REQUIREMENT
The data below holds the lines to copy: everything from the line containing "Document page, 1241x1754 pixels." to the line containing "For every layout", both ends included, set down exactly.

RECORDED INFORMATION
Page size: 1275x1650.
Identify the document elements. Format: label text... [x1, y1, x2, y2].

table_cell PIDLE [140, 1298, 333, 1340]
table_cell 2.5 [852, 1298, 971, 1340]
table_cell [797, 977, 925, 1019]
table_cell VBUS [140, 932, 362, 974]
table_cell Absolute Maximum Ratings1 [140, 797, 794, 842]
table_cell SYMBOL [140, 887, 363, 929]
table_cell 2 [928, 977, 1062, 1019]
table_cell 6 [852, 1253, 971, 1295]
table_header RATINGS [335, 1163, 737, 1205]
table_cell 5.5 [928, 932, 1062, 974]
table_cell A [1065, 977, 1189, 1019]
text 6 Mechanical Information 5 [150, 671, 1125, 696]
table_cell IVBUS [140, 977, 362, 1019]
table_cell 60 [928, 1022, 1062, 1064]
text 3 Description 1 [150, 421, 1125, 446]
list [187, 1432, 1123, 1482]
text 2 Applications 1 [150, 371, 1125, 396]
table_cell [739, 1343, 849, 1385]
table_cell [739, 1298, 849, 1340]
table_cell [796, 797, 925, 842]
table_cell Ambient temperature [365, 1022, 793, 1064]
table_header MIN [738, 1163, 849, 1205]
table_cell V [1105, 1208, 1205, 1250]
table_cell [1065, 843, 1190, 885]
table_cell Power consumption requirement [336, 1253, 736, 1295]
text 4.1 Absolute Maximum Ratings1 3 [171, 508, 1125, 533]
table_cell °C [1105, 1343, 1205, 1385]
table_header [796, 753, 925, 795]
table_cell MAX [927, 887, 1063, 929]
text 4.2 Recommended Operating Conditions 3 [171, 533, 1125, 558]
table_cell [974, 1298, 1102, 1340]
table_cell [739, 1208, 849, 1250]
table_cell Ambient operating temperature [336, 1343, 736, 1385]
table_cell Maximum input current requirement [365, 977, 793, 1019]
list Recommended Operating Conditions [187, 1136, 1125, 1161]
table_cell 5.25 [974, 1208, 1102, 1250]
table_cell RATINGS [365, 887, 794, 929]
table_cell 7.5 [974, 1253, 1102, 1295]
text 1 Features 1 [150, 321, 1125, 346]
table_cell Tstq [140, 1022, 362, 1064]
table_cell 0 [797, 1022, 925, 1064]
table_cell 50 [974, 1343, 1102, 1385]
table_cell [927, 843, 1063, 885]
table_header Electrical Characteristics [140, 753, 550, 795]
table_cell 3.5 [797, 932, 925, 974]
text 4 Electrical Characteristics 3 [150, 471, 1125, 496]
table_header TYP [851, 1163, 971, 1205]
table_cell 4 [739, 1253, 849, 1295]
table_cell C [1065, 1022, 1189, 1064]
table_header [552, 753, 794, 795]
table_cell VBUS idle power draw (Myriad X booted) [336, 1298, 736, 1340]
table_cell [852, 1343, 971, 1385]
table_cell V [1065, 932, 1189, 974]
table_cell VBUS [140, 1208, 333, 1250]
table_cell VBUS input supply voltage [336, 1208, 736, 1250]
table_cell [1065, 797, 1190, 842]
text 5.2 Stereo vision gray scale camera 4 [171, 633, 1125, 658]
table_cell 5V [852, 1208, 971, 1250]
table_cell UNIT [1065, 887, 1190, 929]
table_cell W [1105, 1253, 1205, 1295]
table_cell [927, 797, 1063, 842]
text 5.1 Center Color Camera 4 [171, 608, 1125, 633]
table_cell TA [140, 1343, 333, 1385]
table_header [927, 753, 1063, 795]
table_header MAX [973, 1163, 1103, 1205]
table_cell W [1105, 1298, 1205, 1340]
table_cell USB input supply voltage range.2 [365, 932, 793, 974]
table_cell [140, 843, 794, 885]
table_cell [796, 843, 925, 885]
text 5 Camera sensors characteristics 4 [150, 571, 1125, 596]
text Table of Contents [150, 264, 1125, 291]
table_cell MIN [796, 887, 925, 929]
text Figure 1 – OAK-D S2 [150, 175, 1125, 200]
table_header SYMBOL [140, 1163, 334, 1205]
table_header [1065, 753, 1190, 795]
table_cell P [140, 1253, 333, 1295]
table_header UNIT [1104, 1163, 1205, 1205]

---

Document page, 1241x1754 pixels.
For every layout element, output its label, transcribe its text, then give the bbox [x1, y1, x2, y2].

...

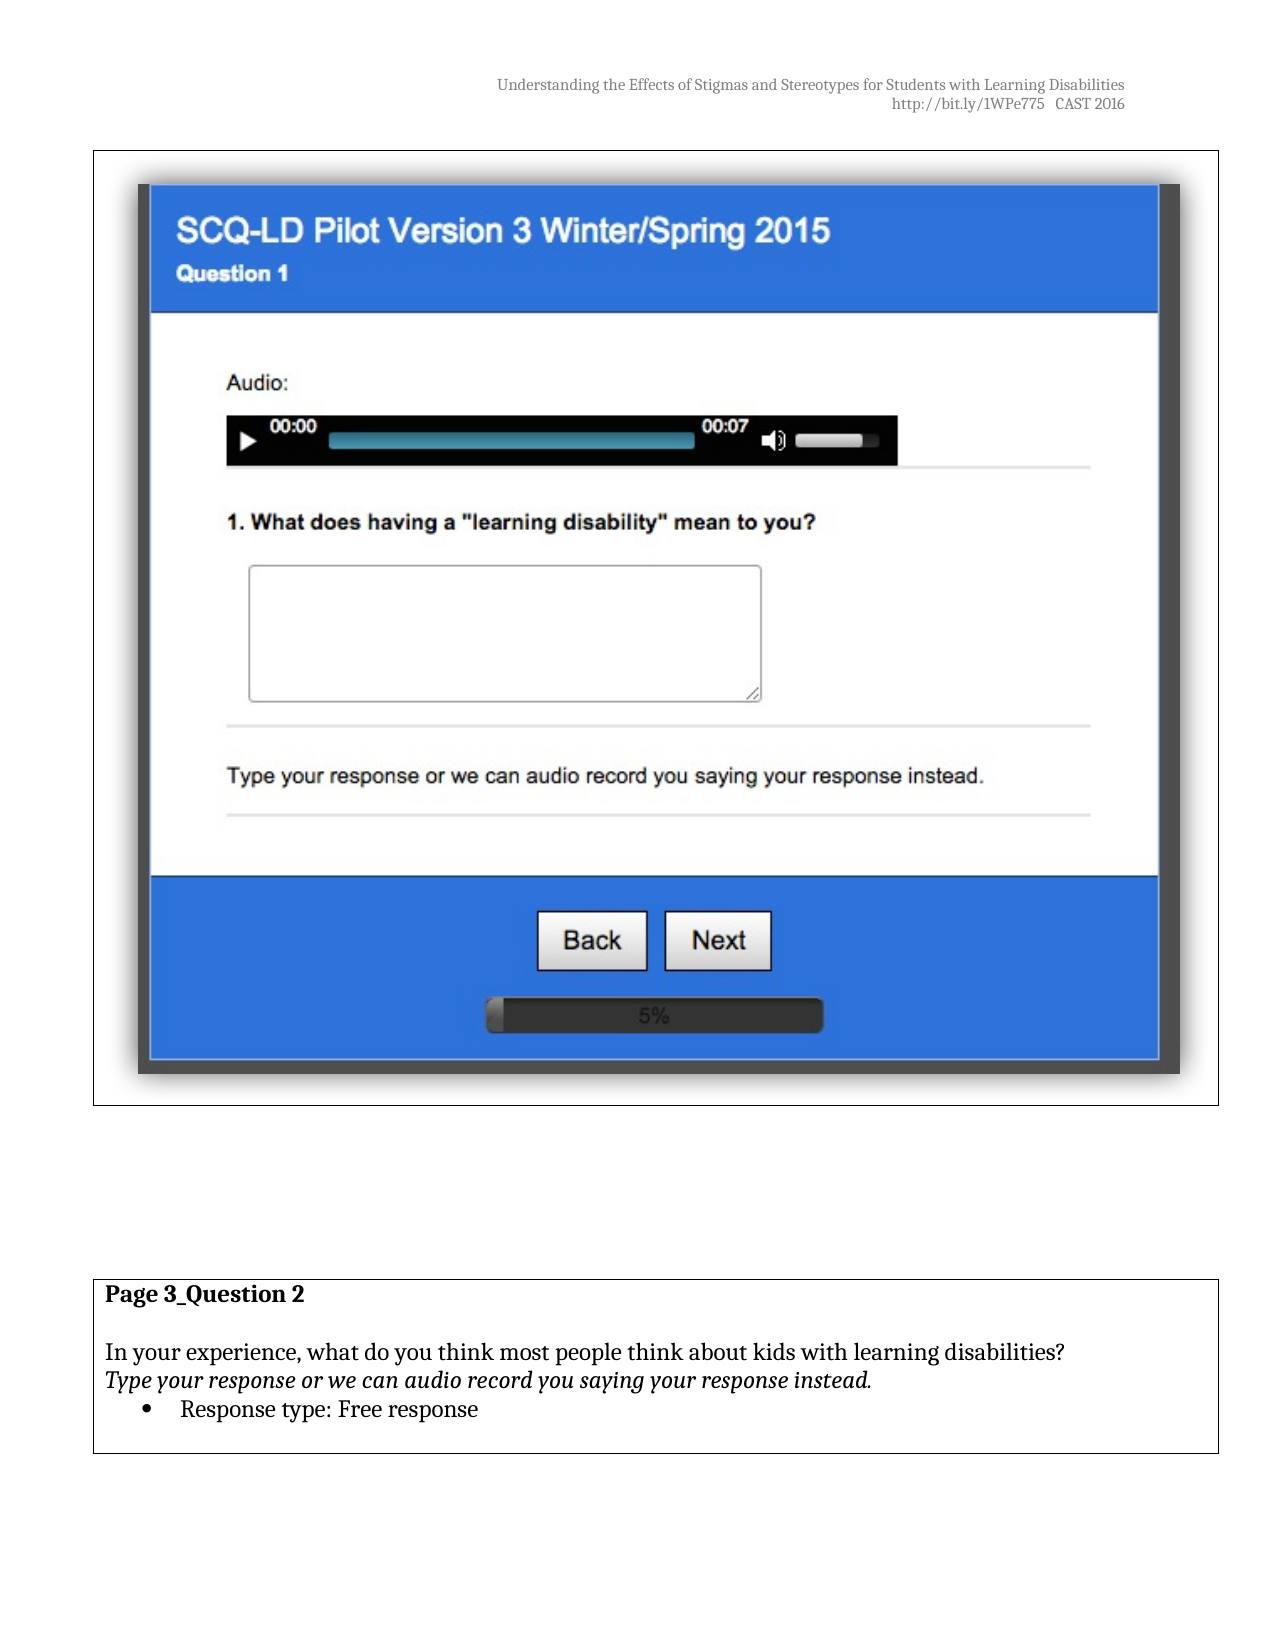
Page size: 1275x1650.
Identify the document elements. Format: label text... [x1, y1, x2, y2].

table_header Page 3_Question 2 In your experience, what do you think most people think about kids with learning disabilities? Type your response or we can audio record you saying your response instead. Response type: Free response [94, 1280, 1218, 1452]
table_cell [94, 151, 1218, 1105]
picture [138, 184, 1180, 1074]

EXERCISE ANSWER
Document page, 1241x1754 pixels.
For every layout element, output its label, transcribe its text, then give the bbox [x1, y1, x2, y2].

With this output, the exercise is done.